-- Texto de lectura --
######
1. Conversaciones con el futuro. Propuestas de la educación para el siglo xxi
Me interesa el futuro porque es el sitio donde voy a pasar el resto de mi vida.
Woody Allen
No parece que sean buenos tiempos para reivindicar el ejercicio de la conversación, o ese diálogo pausado y reflexivo con el otro o los otros, en unas sociedades llamadas del conocimiento, tensionadas por los fenómenos de cambio vertiginoso, fuertemente tecnologizadas y donde la palabra ha perdido la batalla frente al poder de la imagen. Si, además, este intercambio de palabras alternando los turnos (como recoge el Diccionario de la RAE para el término conversar) se realiza con algo o alguien invisible, sin rostro humano, nada menos que con un intangible como el futuro, el riesgo que uno asume al empezar un libro «de esta guisa», en este caso sobre educación, es poco menos que temerario.
Sirva en nuestro descargo, precisamente, la apelación a la temática abordada: la educación y su inexcusable ligazón con el futuro, no solo porque los frutos de la siembra pedagógica no son inmediatos y corresponden al día de mañana, sino por el hecho de que la tarea educativa, en su propia esencia identitaria, incorpora un elemento de transformación social, de mejora de la realidad, con una cierta vinculación hacia lo utópico, una esperanza de huir de lo posible, incluso de lo previsible, para impulsar lo deseado o deseable. «La vida es una serie de colisiones con el futuro; no es una suma de lo que hemos sido –escribe Ortega y Gasset–, sino de lo que anhelamos ser». Y esto es así dado que la proyección del presente en el futuro está cargada de positividad y de deseos fácilmente imaginados; por lo cual entre la aplastante realidad del presente y la esperanza del futuro cabe un espacio para la conversación y el ensayo reflexivo.
######
-- Listado mostrado --

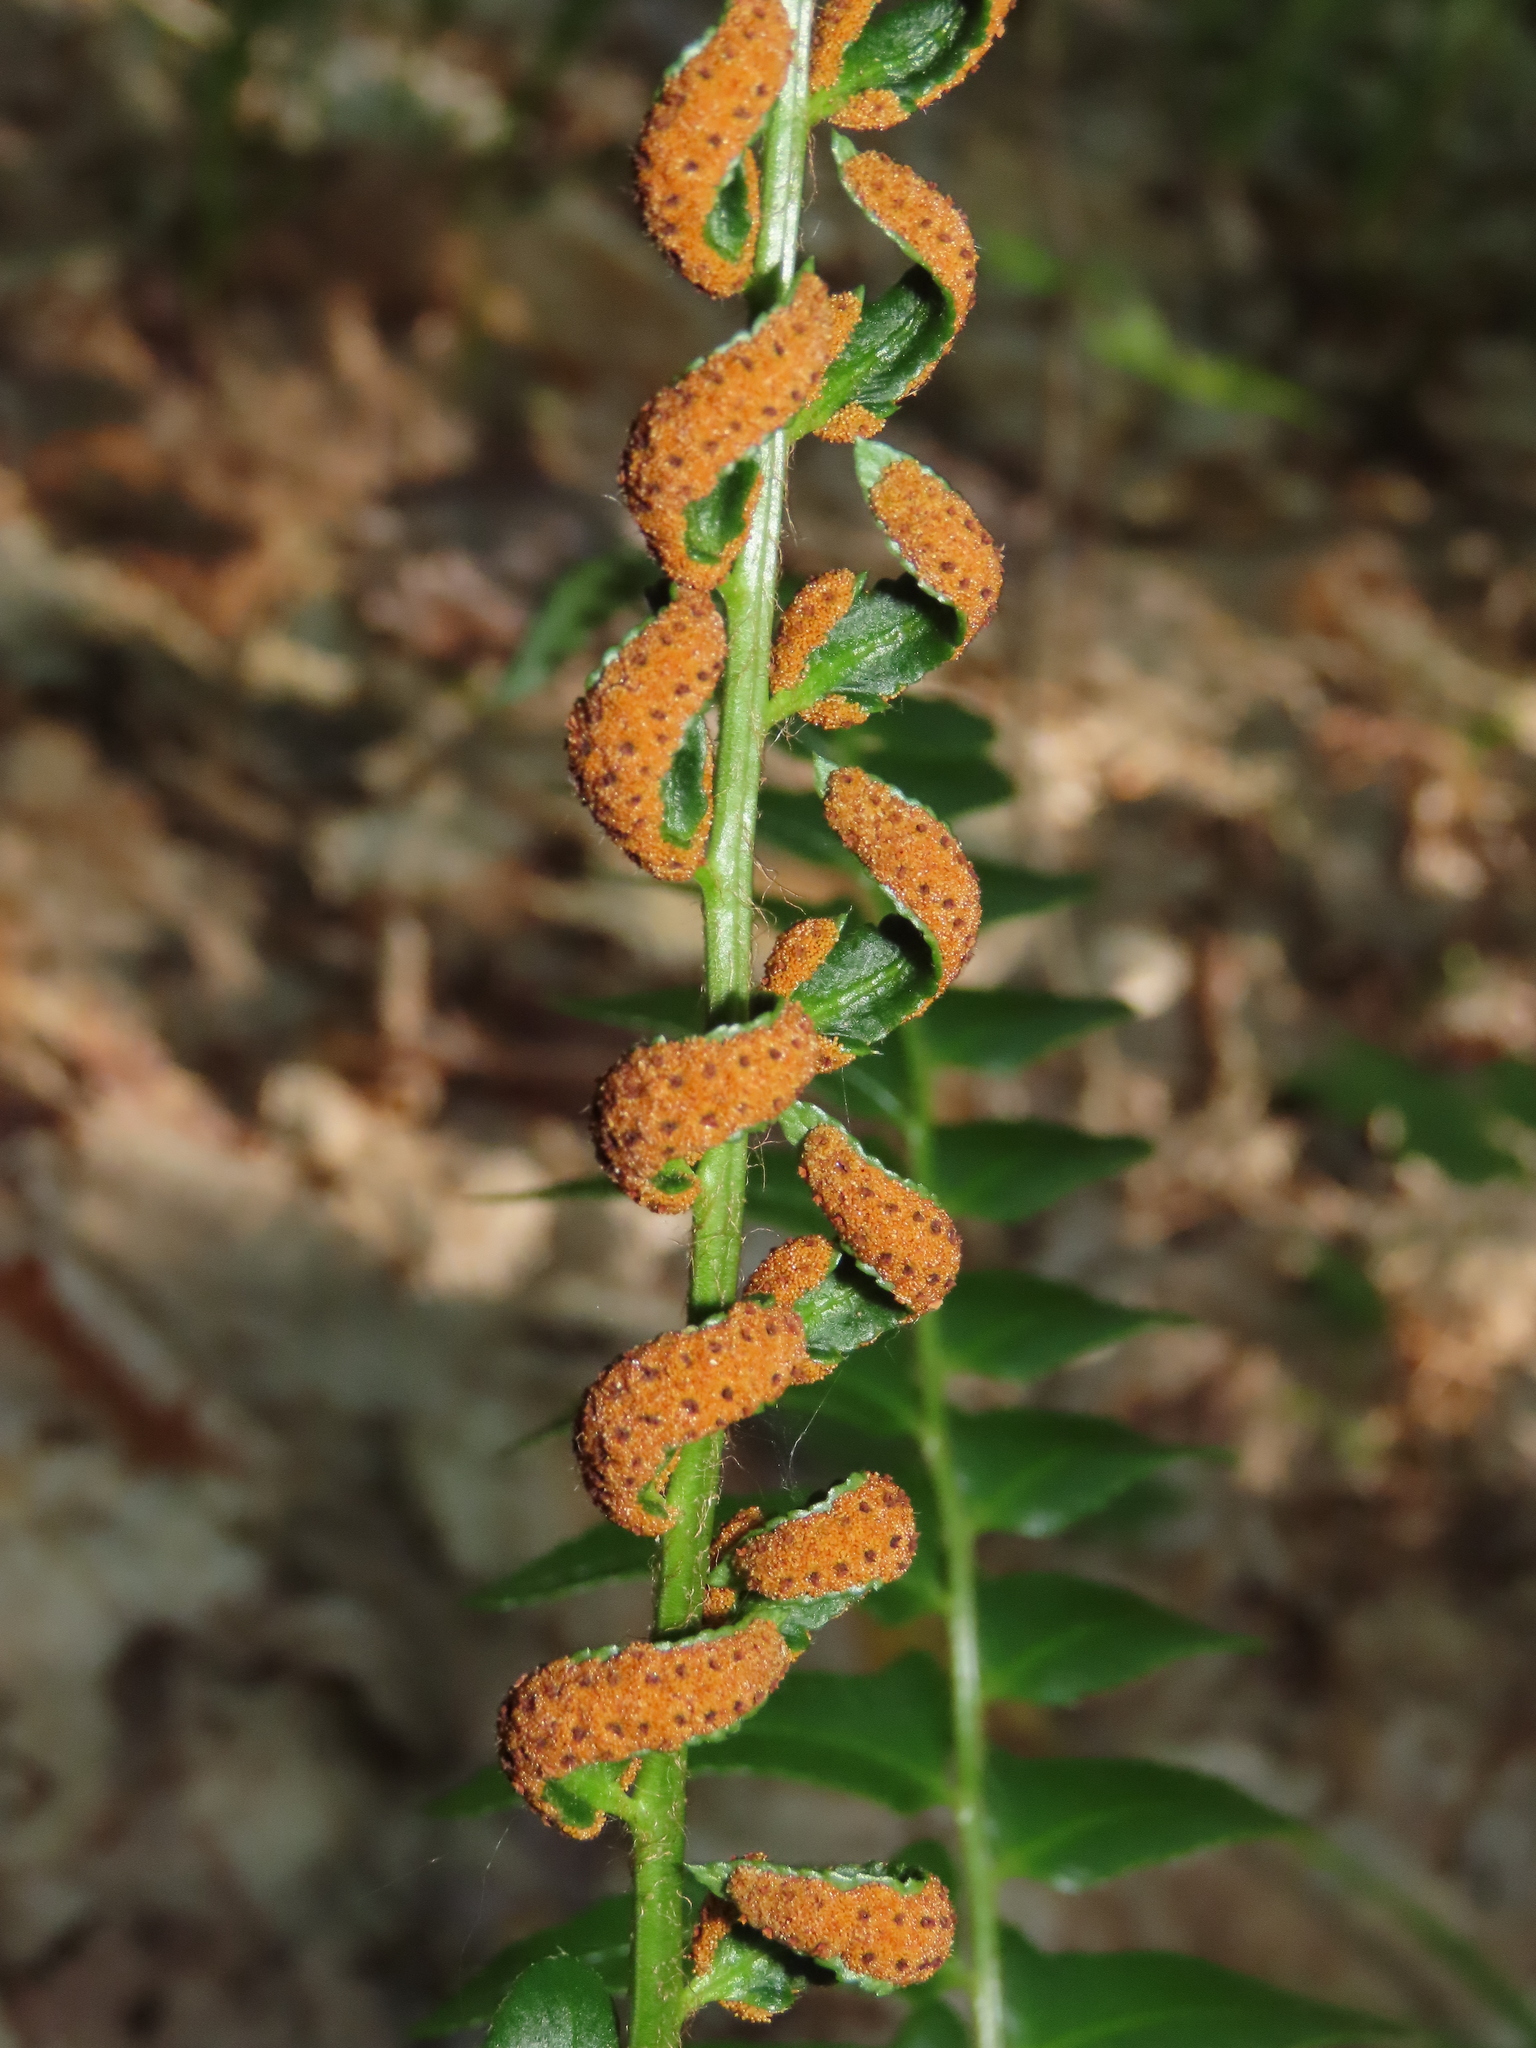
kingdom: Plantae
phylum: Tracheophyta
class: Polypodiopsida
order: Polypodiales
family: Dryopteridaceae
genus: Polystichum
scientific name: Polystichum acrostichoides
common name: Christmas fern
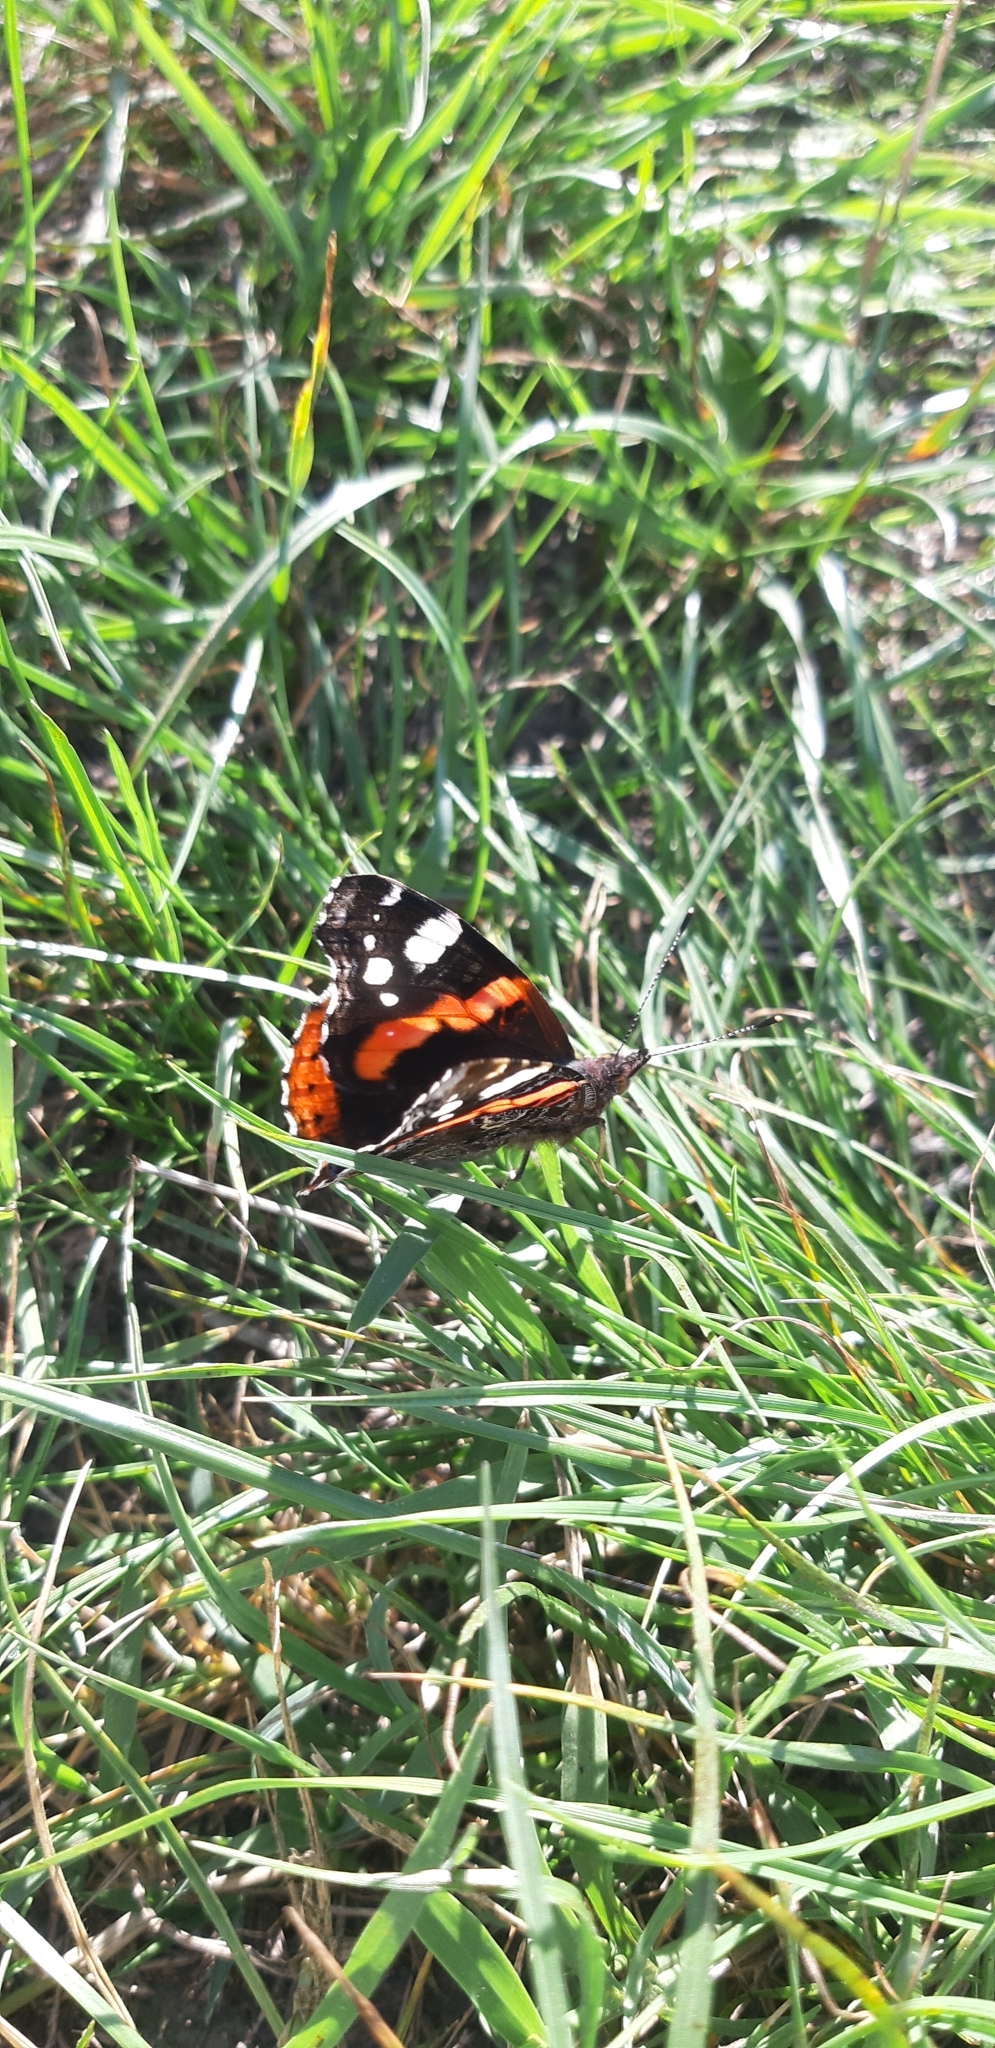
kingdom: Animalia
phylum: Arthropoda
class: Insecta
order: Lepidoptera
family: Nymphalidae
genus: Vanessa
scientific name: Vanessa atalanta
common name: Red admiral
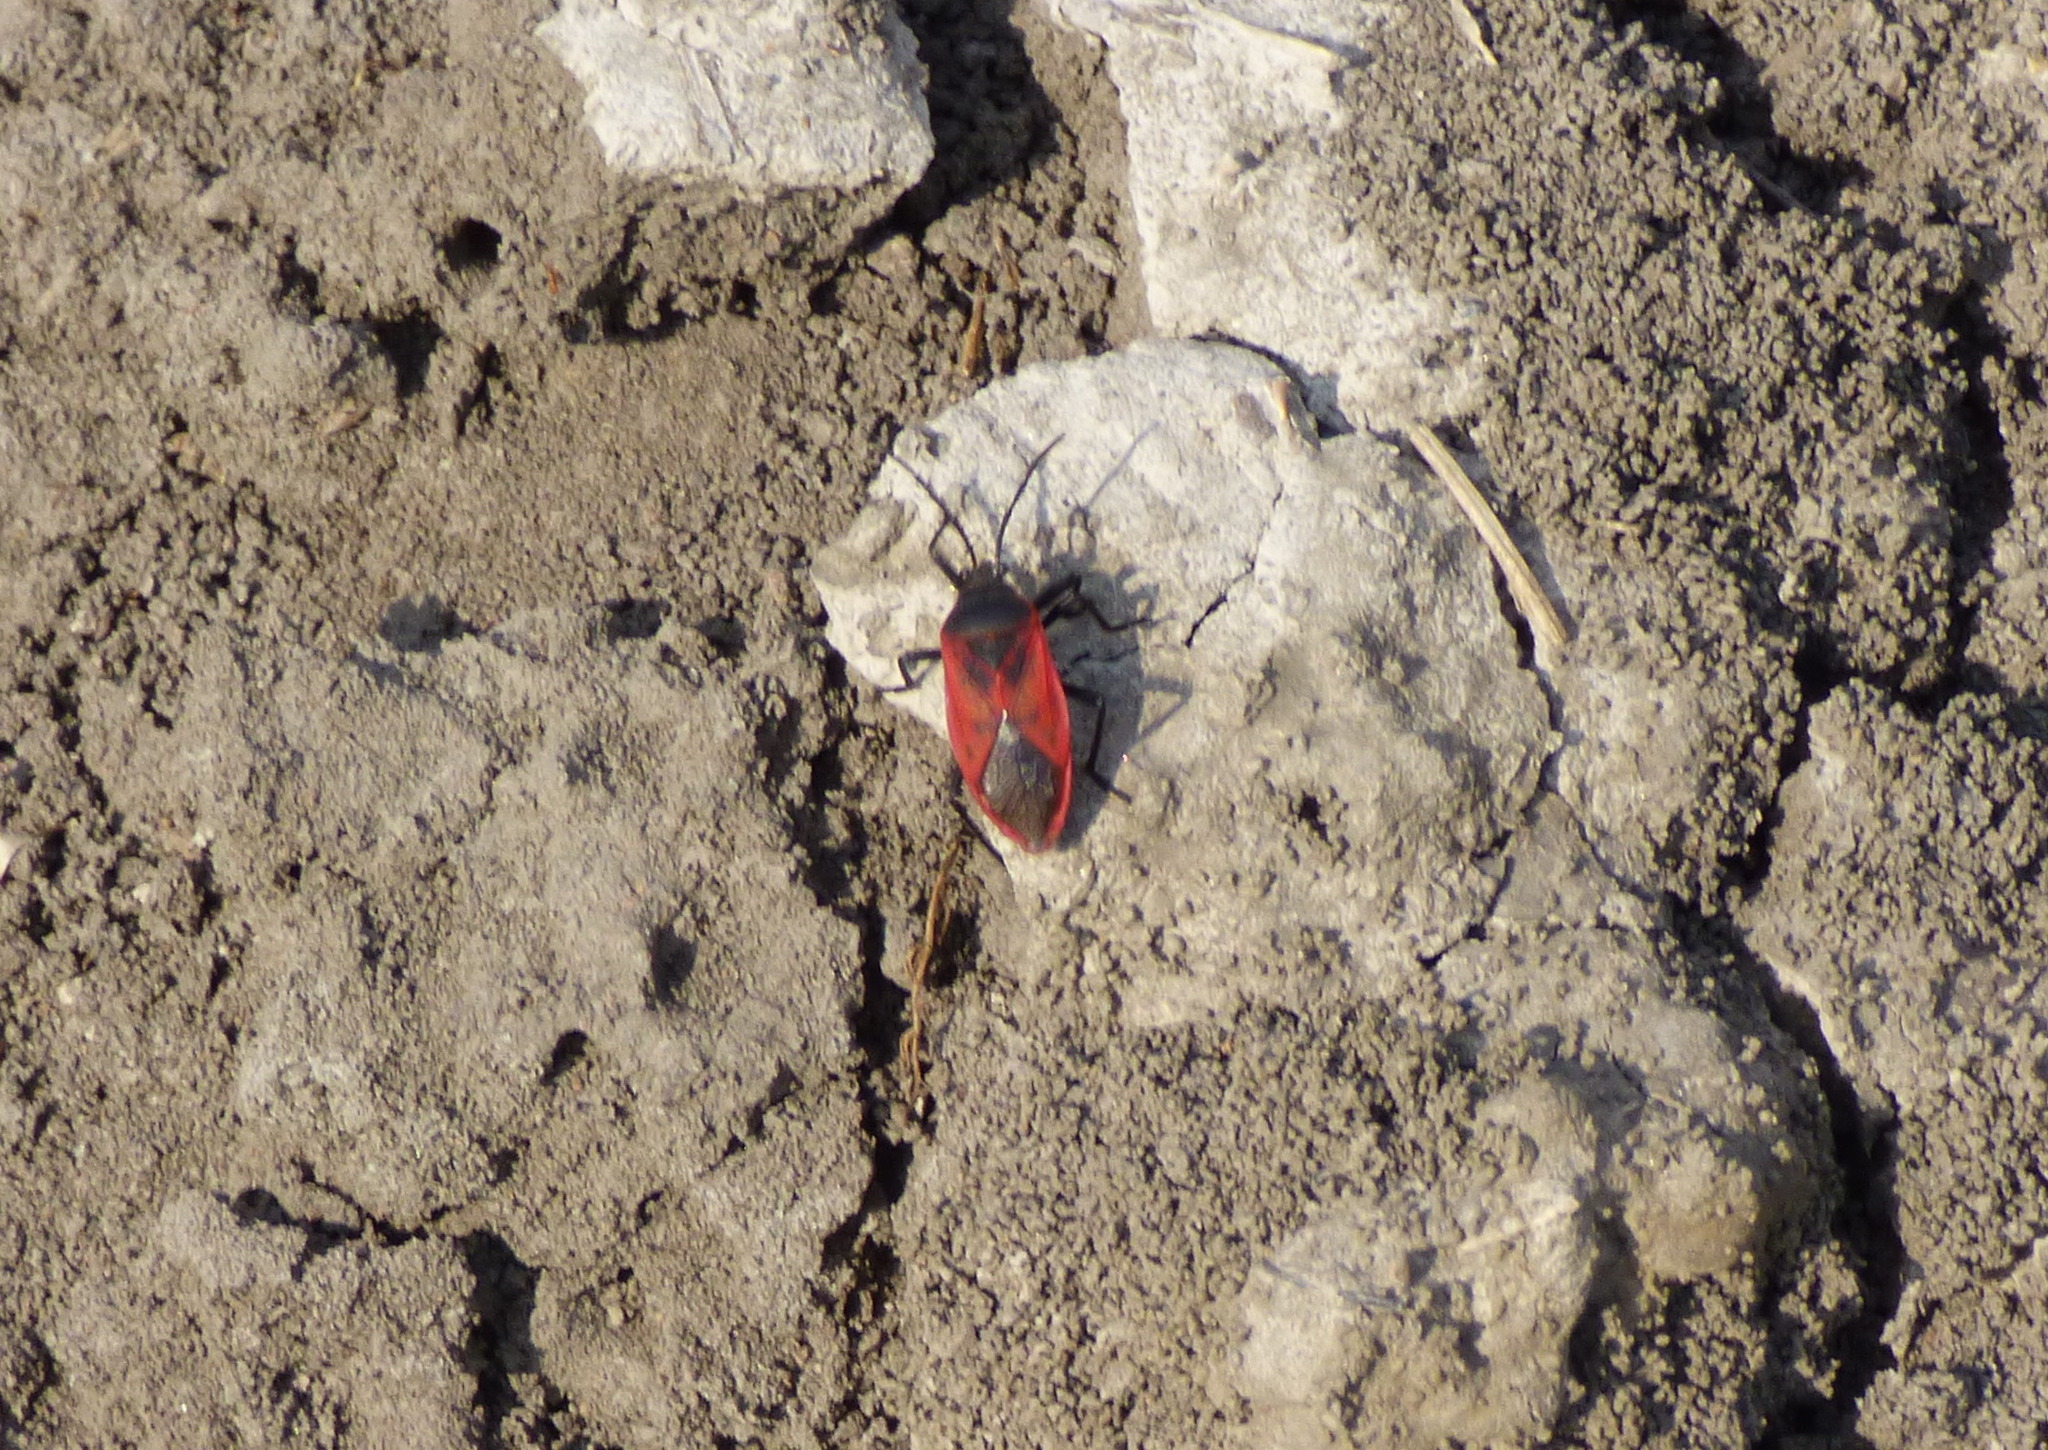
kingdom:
######
-- Tarea a realizar --
Anota tal cual el pasaje del texto sobre la educación y el futuro que va desde "1. Conversaciones con" hasta "de mi vida.", ambos incluidos.

-- Resultado de la tarea --
1. Conversaciones con el futuro. Propuestas de la educación para el siglo xxi
Me interesa el futuro porque es el sitio donde voy a pasar el resto de mi vida.